** What you need to do **
Print every line of the records below, reproducing each one character for character with nothing changed, added, or left out.

(Dataset entries)
____________________

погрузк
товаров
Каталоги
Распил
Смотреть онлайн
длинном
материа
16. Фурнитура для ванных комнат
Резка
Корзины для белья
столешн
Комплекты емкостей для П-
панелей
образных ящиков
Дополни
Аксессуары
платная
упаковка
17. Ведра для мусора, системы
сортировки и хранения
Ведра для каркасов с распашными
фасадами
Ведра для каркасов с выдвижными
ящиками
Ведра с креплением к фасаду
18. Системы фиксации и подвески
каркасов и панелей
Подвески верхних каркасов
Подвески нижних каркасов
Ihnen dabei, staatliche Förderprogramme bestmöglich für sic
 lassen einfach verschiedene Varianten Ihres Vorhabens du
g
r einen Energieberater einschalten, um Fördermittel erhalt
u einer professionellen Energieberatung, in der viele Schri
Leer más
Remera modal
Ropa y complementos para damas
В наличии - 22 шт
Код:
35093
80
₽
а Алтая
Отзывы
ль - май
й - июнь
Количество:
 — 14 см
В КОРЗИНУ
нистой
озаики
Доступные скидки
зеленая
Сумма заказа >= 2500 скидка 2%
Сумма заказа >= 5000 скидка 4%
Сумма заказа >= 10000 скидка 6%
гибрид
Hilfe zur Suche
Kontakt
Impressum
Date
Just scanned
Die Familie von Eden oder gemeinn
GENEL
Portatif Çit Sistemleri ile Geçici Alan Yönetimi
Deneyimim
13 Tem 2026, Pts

____________________

** Task output **
погрузк
товаров
Каталоги
Распил
Смотреть онлайн
длинном
материа
16. Фурнитура для ванных комнат
Резка
Корзины для белья
столешн
Комплекты емкостей для П-
панелей
образных ящиков
Дополни
Аксессуары
платная
упаковка
17. Ведра для мусора, системы
сортировки и хранения
Ведра для каркасов с распашными
фасадами
Ведра для каркасов с выдвижными
ящиками
Ведра с креплением к фасаду
18. Системы фиксации и подвески
каркасов и панелей
Подвески верхних каркасов
Подвески нижних каркасов
Ihnen dabei, staatliche Förderprogramme bestmöglich für sic
 lassen einfach verschiedene Varianten Ihres Vorhabens du
g
r einen Energieberater einschalten, um Fördermittel erhalt
u einer professionellen Energieberatung, in der viele Schri
Leer más
Remera modal
Ropa y complementos para damas
В наличии - 22 шт
Код:
35093
80
₽
а Алтая
Отзывы
ль - май
й - июнь
Количество:
 — 14 см
В КОРЗИНУ
нистой
озаики
Доступные скидки
зеленая
Сумма заказа >= 2500 скидка 2%
Сумма заказа >= 5000 скидка 4%
Сумма заказа >= 10000 скидка 6%
гибрид
Hilfe zur Suche
Kontakt
Impressum
Date
Just scanned
Die Familie von Eden oder gemeinn
GENEL
Portatif Çit Sistemleri ile Geçici Alan Yönetimi
Deneyimim
13 Tem 2026, Pts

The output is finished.